_EXERCISE_.
Without the pictures, output the records below word for word.

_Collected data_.
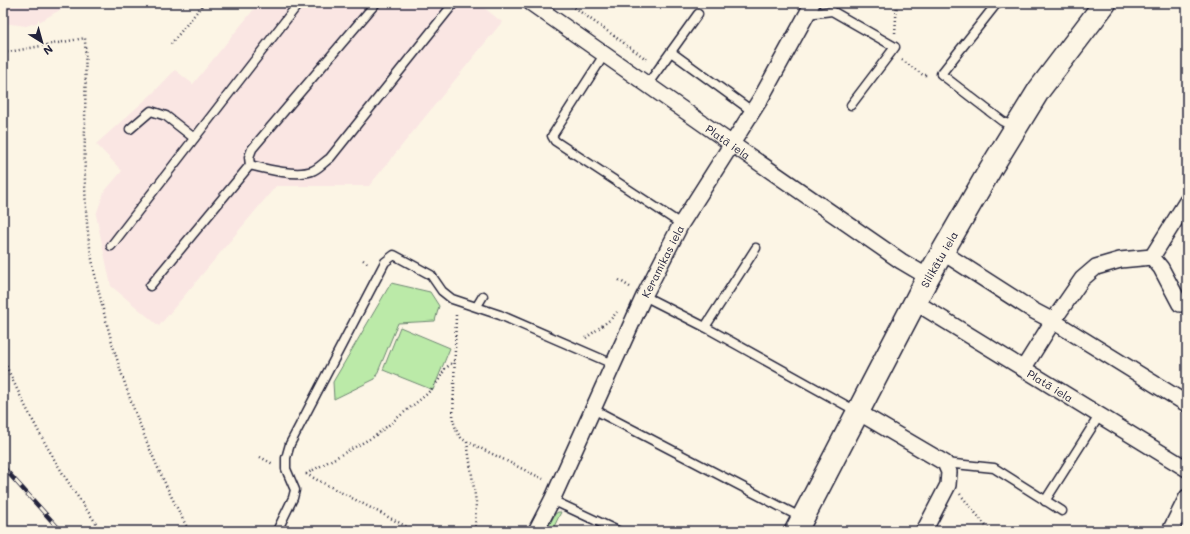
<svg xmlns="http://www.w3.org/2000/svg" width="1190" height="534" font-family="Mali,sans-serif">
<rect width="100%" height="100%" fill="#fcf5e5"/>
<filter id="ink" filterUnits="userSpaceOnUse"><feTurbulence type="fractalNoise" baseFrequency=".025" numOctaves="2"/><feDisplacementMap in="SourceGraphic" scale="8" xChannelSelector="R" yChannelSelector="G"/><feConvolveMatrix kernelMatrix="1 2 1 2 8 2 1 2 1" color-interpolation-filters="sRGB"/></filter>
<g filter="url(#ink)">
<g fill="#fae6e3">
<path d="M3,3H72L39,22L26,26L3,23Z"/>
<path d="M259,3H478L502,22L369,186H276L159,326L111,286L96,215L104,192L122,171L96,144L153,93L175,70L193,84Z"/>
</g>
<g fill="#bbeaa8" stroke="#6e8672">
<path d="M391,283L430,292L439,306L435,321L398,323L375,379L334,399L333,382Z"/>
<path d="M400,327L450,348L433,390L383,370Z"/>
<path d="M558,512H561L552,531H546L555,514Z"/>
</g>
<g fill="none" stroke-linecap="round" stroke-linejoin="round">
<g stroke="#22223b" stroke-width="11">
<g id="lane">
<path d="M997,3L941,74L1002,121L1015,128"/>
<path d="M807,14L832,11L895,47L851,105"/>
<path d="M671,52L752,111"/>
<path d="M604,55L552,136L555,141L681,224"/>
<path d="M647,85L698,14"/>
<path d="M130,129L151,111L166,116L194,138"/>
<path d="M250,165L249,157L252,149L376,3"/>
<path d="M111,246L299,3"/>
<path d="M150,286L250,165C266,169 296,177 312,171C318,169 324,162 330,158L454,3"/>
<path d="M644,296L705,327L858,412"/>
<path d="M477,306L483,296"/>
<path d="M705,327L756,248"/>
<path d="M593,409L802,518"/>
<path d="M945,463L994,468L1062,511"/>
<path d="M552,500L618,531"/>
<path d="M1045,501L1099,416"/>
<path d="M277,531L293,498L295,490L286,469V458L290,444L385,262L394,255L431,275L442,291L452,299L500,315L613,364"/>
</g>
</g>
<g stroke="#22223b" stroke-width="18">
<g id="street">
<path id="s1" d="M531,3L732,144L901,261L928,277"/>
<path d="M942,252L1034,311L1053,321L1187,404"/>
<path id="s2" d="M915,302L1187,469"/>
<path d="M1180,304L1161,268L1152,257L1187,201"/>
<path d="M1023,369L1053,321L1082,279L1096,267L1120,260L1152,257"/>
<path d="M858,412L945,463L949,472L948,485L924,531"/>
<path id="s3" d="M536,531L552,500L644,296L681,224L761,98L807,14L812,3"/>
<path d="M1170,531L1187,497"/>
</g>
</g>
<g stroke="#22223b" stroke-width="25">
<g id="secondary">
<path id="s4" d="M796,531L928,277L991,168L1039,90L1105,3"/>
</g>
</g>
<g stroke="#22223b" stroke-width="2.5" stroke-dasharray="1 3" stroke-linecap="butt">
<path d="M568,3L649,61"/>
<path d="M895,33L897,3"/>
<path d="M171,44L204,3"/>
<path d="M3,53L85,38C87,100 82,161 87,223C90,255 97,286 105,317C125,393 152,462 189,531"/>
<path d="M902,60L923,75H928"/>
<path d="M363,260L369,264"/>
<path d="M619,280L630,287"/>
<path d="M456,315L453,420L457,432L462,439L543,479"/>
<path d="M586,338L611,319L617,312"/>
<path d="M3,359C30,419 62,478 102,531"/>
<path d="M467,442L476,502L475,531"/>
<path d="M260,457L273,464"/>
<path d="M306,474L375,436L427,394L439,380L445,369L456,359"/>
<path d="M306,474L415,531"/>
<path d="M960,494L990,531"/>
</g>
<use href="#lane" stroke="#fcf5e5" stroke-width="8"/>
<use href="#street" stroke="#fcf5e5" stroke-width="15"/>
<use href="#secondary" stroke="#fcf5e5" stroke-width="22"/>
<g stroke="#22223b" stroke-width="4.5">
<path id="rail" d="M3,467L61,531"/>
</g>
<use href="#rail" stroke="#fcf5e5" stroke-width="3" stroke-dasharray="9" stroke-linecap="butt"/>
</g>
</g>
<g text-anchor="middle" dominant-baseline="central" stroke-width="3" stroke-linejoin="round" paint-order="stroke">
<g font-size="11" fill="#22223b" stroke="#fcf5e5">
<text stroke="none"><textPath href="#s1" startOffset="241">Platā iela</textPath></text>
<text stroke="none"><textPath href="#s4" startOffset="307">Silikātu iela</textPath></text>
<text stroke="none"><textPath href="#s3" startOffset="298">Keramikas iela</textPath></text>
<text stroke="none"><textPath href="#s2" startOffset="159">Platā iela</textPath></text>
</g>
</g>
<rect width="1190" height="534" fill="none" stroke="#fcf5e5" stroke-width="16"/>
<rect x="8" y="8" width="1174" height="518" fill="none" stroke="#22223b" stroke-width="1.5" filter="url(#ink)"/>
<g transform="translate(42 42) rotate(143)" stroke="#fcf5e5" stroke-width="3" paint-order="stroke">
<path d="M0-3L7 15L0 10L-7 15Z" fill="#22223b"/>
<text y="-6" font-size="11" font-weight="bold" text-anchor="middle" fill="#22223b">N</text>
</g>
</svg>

_RESULT_.
<svg xmlns="http://www.w3.org/2000/svg" width="1190" height="534" font-family="Mali,sans-serif">
<rect width="100%" height="100%" fill="#fcf5e5"/>
<filter id="ink" filterUnits="userSpaceOnUse"><feTurbulence type="fractalNoise" baseFrequency=".025" numOctaves="2"/><feDisplacementMap in="SourceGraphic" scale="8" xChannelSelector="R" yChannelSelector="G"/><feConvolveMatrix kernelMatrix="1 2 1 2 8 2 1 2 1" color-interpolation-filters="sRGB"/></filter>
<g filter="url(#ink)">
<g fill="#fae6e3">
<path d="M3,3H72L39,22L26,26L3,23Z"/>
<path d="M259,3H478L502,22L369,186H276L159,326L111,286L96,215L104,192L122,171L96,144L153,93L175,70L193,84Z"/>
</g>
<g fill="#bbeaa8" stroke="#6e8672">
<path d="M391,283L430,292L439,306L435,321L398,323L375,379L334,399L333,382Z"/>
<path d="M400,327L450,348L433,390L383,370Z"/>
<path d="M558,512H561L552,531H546L555,514Z"/>
</g>
<g fill="none" stroke-linecap="round" stroke-linejoin="round">
<g stroke="#22223b" stroke-width="11">
<g id="lane">
<path d="M997,3L941,74L1002,121L1015,128"/>
<path d="M807,14L832,11L895,47L851,105"/>
<path d="M671,52L752,111"/>
<path d="M604,55L552,136L555,141L681,224"/>
<path d="M647,85L698,14"/>
<path d="M130,129L151,111L166,116L194,138"/>
<path d="M250,165L249,157L252,149L376,3"/>
<path d="M111,246L299,3"/>
<path d="M150,286L250,165C266,169 296,177 312,171C318,169 324,162 330,158L454,3"/>
<path d="M644,296L705,327L858,412"/>
<path d="M477,306L483,296"/>
<path d="M705,327L756,248"/>
<path d="M593,409L802,518"/>
<path d="M945,463L994,468L1062,511"/>
<path d="M552,500L618,531"/>
<path d="M1045,501L1099,416"/>
<path d="M277,531L293,498L295,490L286,469V458L290,444L385,262L394,255L431,275L442,291L452,299L500,315L613,364"/>
</g>
</g>
<g stroke="#22223b" stroke-width="18">
<g id="street">
<path id="s1" d="M531,3L732,144L901,261L928,277"/>
<path d="M942,252L1034,311L1053,321L1187,404"/>
<path id="s2" d="M915,302L1187,469"/>
<path d="M1180,304L1161,268L1152,257L1187,201"/>
<path d="M1023,369L1053,321L1082,279L1096,267L1120,260L1152,257"/>
<path d="M858,412L945,463L949,472L948,485L924,531"/>
<path id="s3" d="M536,531L552,500L644,296L681,224L761,98L807,14L812,3"/>
<path d="M1170,531L1187,497"/>
</g>
</g>
<g stroke="#22223b" stroke-width="25">
<g id="secondary">
<path id="s4" d="M796,531L928,277L991,168L1039,90L1105,3"/>
</g>
</g>
<g stroke="#22223b" stroke-width="2.5" stroke-dasharray="1 3" stroke-linecap="butt">
<path d="M568,3L649,61"/>
<path d="M895,33L897,3"/>
<path d="M171,44L204,3"/>
<path d="M3,53L85,38C87,100 82,161 87,223C90,255 97,286 105,317C125,393 152,462 189,531"/>
<path d="M902,60L923,75H928"/>
<path d="M363,260L369,264"/>
<path d="M619,280L630,287"/>
<path d="M456,315L453,420L457,432L462,439L543,479"/>
<path d="M586,338L611,319L617,312"/>
<path d="M3,359C30,419 62,478 102,531"/>
<path d="M467,442L476,502L475,531"/>
<path d="M260,457L273,464"/>
<path d="M306,474L375,436L427,394L439,380L445,369L456,359"/>
<path d="M306,474L415,531"/>
<path d="M960,494L990,531"/>
</g>
<use href="#lane" stroke="#fcf5e5" stroke-width="8"/>
<use href="#street" stroke="#fcf5e5" stroke-width="15"/>
<use href="#secondary" stroke="#fcf5e5" stroke-width="22"/>
<g stroke="#22223b" stroke-width="4.5">
<path id="rail" d="M3,467L61,531"/>
</g>
<use href="#rail" stroke="#fcf5e5" stroke-width="3" stroke-dasharray="9" stroke-linecap="butt"/>
</g>
</g>
<g text-anchor="middle" dominant-baseline="central" stroke-width="3" stroke-linejoin="round" paint-order="stroke">
<g font-size="11" fill="#22223b" stroke="#fcf5e5">
<text stroke="none"><textPath href="#s1" startOffset="241">Platā iela</textPath></text>
<text stroke="none"><textPath href="#s4" startOffset="307">Silikātu iela</textPath></text>
<text stroke="none"><textPath href="#s3" startOffset="298">Keramikas iela</textPath></text>
<text stroke="none"><textPath href="#s2" startOffset="159">Platā iela</textPath></text>
</g>
</g>
<rect width="1190" height="534" fill="none" stroke="#fcf5e5" stroke-width="16"/>
<rect x="8" y="8" width="1174" height="518" fill="none" stroke="#22223b" stroke-width="1.5" filter="url(#ink)"/>
<g transform="translate(42 42) rotate(143)" stroke="#fcf5e5" stroke-width="3" paint-order="stroke">
<path d="M0-3L7 15L0 10L-7 15Z" fill="#22223b"/>
<text y="-6" font-size="11" font-weight="bold" text-anchor="middle" fill="#22223b">N</text>
</g>
</svg>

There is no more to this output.